Investigadores del Instituto Amazónico de Investigaciones Científicas SINCHI identificaron dos cepas bacterianas en sedimentos mineros de la Amazonía colombiana capaces de resistir concentraciones extraordinarias de mercurio. Este hallazgo abre la posibilidad de aplicar soluciones de biorremediación para descontaminar ríos y humedales afectados por la minería artesanal.
Las bacterias pertenecen a los géneros Pseudomonas y Burkholderia contaminans, y evolucionaron naturalmente en ambientes altamente contaminados, desarrollando mecanismos genéticos que les permiten transformar el mercurio en formas menos tóxicas.
El problema del mercurio en la Amazonía
La minería artesanal utiliza mercurio para separar oro de los sedimentos, dejando una huella profunda en ríos y bosques.
Cuando este metal llega al agua, puede convertirse en metilmercurio, un compuesto que se acumula en peces y asciende por la cadena alimentaria, afectando tanto a la fauna como a comunidades indígenas y rurales que dependen de la pesca.
El mecanismo biológico: operón mer
La resistencia de estas bacterias se basa en un conjunto de genes conocido como operón mer, que actúa como defensa molecular:
- Detecta mercurio en el entorno.
- Activa proteínas que lo capturan.
- Lo transforma en una forma menos tóxica que puede liberarse a la atmósfera.
Este proceso no elimina el mercurio globalmente, pero sí reduce su concentración en sedimentos y aguas, disminuyendo su disponibilidad para organismos acuáticos.
Seguridad y potencial de uso
Los investigadores analizaron los genomas completos de ambas cepas y encontraron:
- Baja presencia de genes asociados a enfermedades humanas.
- Niveles limitados de resistencia a antibióticos.
Esto sugiere un perfil más seguro que otros microorganismos usados en proyectos similares, aunque cualquier aplicación futura requerirá pruebas adicionales y evaluaciones regulatorias.

Resistencia múltiple a metales
Los residuos mineros suelen contener mezclas de cadmio, plomo, arsénico, cobre y zinc.

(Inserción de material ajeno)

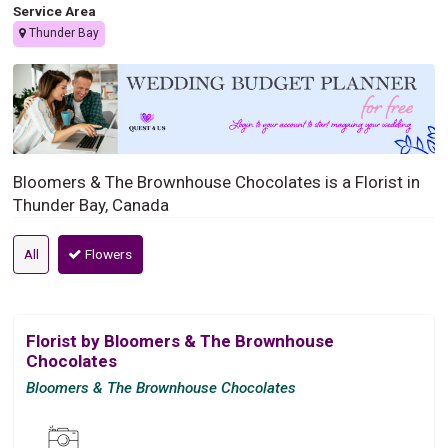
Service Area
Thunder Bay
Bloomers & The Brownhouse Chocolates is a Florist in
Thunder Bay, Canada
All
Flowers
Florist by Bloomers & The Brownhouse
Chocolates
Bloomers & The Brownhouse Chocolates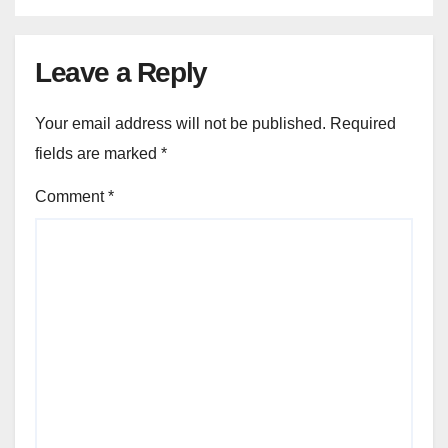
Leave a Reply
Your email address will not be published.
Required
fields are marked
*
Comment
*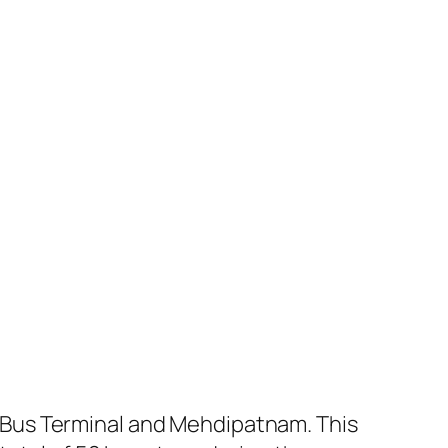
 Bus Terminal and Mehdipatnam. This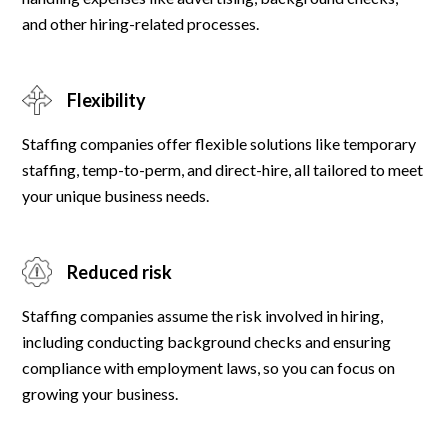
and other hiring-related processes.
Flexibility
Staffing companies offer flexible solutions like temporary
staffing, temp-to-perm, and direct-hire, all tailored to meet
your unique business needs.
Reduced risk
Staffing companies assume the risk involved in hiring,
including conducting background checks and ensuring
compliance with employment laws, so you can focus on
growing your business.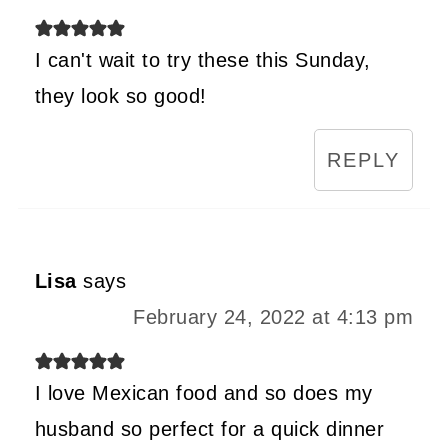
I can't wait to try these this Sunday,
they look so good!
REPLY
Lisa
says
February 24, 2022 at 4:13 pm
I love Mexican food and so does my
husband so perfect for a quick dinner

Estas bacterias también mostraron resistencia frente a varios de estos metales, lo que las convierte en candidatas ideales para escenarios reales de contaminación múltiple.
Próximos pasos
Los ensayos piloto deberán comprobar:
- Si mantienen su eficacia fuera de condiciones controladas.
- Qué velocidad alcanzan en la reducción de mercurio en sedimentos reales.
- Cómo interactúan con comunidades microbianas existentes.
- Posibles efectos secundarios en el equilibrio ecológico.
El uso de bacterias autóctonas ofrece ventajas frente a estrategias invasivas, al reducir riesgos de introducir especies externas.
Impactos esperados
Si se confirma su eficacia, estas bacterias podrían generar beneficios en varios niveles:
- Menor acumulación de mercurio en peces y organismos acuáticos.
- Recuperación progresiva de la calidad ecológica de ríos y humedales.
- Reducción de riesgos para comunidades dependientes de la pesca.
- Mejora de la biodiversidad en áreas degradadas.
- Disminución de costos frente a tratamientos químicos convencionales.
El hallazgo de bacterias amazónicas resistentes al mercurio representa una oportunidad única para la restauración ambiental en regiones afectadas por la minería.
Con un perfil genético seguro y capacidad de resistencia múltiple, estas cepas podrían convertirse en protagonistas de una nueva generación de soluciones biológicas para enfrentar la contaminación en la Amazonía y otros ecosistemas tropicales.